Synaps ist ein Wiener Proptech, das in die Fußstapfen von Planradar und Propster treten möchte. Mit dem ausgerufenen Ziel, die Bauplanungs- und Architektur-Software zu revolutionieren, wie es heißt.

Synaps übt Kritik an AutoCAD

Das Startup wurde von Brendon Ahmeti (CEO), Agron Bajraktari (CTO) und Kevin Cobaj (COO) gegründet und übt bei seinen Revolutionsplänen starke Kritik an AutoCAD der Firma Autodesk, die in den letzten vier Jahrzehnten „Innovation kaum mehr forciert hat und mangels zeitgemäßer Features wie ‚Echtzeit kollaborativer Zusammenarbeit,‘ intuitiver Bedienung, browserbasiert oder einer Community de facto aus der Zeit gefallen ist“.

„Der Koloss mit mehr als 30 Millionen weltweiten Anwendern und rund 50 Marktanteil ist aber, wie auch unzählige treue Anwender und Branchenkenner einhellig bestätigen, bei allen Verdiensten etwas träge und schwerfällig geworden. Zu überladen, zu statisch, weil desktop- und nicht browserbasiert, keine Kommunikations- oder Interaktions-Möglichkeiten zwischen den Playern, um nur einige Punkte zu nennen. Diese und weitere Punkte waren 2020 Anlass für mehr als 14.000 Architekten, ihrem Ärger Luft zu machen und in einem offenen Brief Innovation und Verbesserungen beim Mutterkonzern Autodesk einzufordern. Die Reaktion seit damals ist verhalten“, so die konkrete Kritik der Founder an AutoCAD im Wortlaut.

Und genau bei all diesen Aspekten und vielen mehr wollen die drei synaps-Gründer ansetzen und dem bewährten Platzhirschen „vielleicht nicht gleich, aber im Laufe der kommenden Jahre seine Vormachtstellung streitig machen“.

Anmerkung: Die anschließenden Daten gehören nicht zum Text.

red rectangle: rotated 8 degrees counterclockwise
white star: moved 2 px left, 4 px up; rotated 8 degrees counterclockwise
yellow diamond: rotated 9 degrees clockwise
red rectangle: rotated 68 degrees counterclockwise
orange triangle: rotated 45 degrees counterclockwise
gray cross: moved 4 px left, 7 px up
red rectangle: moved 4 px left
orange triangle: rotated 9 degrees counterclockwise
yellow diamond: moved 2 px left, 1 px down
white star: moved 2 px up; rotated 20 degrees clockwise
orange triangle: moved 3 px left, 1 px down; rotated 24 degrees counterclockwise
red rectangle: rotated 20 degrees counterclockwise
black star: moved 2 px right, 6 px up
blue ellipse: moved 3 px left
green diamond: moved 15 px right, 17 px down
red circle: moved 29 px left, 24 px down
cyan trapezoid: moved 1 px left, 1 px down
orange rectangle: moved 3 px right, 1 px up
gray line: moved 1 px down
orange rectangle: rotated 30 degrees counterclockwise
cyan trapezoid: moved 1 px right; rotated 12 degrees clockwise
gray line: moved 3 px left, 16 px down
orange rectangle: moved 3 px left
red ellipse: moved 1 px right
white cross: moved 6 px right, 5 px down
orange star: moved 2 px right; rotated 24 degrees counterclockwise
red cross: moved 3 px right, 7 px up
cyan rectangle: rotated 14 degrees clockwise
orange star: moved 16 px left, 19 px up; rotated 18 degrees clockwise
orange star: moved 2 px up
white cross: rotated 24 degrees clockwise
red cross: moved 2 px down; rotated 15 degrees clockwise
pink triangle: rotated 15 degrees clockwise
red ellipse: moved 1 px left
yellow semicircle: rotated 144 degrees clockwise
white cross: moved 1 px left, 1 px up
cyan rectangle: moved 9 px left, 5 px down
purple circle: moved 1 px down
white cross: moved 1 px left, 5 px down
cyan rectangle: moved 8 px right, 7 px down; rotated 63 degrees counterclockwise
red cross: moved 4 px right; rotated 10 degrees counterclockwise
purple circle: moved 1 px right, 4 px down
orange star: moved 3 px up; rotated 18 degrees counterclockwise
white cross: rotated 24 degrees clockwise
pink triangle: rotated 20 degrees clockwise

Zeit der Echtzeit-Technologien

„Wir erleben im Moment mit Plattformen wie Figma, Miro oder Canva an der Spitze, den Aufstieg von Echtzeit-kollaborativer Technologien. Wir wissen, dass eine der Branchen, die Echtzeit-Kollaboration am meisten benötigt, die AEC – Architektur, Ingenieurwesen und Bauwesen – ist. Wir verstehen das und sind Vorreiter dieser Entwicklung. Um wirklich eine Veränderung zu bewirken, ist der Schlüssel Simplifizierung. Genau deshalb bauen wir nun synaps, um die am einfachsten zu bedienende und intuitivste Design-Erfahrung zu bieten. Gerade aus dieser Branche kommend, kann ich mir gerade nichts Aufregenderes vorstellen, an dem ich arbeiten könnte. Interne Tests zeigen bereits, dass sich der Prozess der Raumplanung mit synaps im Vergleich zu AutoCAD um das mehr als zehnfache beschleunigen lässt“, sagt CEO Ahmeti.

Die nächsten Schritte von synaps sind die erste Open-Beta-Version (hier geht es zur Waitlist) in wenigen Wochen und ein weiteres Investment 2024. Bis dahin soll die ganze Branche eingebunden werden.

Erste Projekte und ein Großmeister

Ein erstes Projekt wurde mit Teilen des Startups bereits abgewickelt, ein weiteres Hotel-Projekt in Kenia befindet sich damit gerade in der Umsetzung. Schon ein Jahr vor dem Start bekam man von Business Angel Andreas Held,  jahrelanger Immobilienentwickler von Thailand und Kenia bis Dubai und Großmeister bei Yu Taekwondo-Studios, ein erstes Investment. Die erste größere Finanzierungsrunde, die 2024 mit einer „mehrfachen Millionen-Bewertung“ Pre-Launch über die Bühne gehen soll, sei, eigenen Angaben nach, mit etlichen namhaften internationalen Playern bereits überzeichnet.

Synaps erweitert zudem sein Angebot über das Design-Tool hinaus mit einem dedizierten Community-Bereich. Dieser dient als globale Plattform, auf der Architekten aus aller Welt ihre Designs und Bibliotheken austauschen und gemeinsam nutzen sollen. Diese Community-Funktion gilt als das Herzstück des Konzepts, das auf Zusammenarbeit und gegenseitige Bereicherung in der Architektengemeinschaft abziele.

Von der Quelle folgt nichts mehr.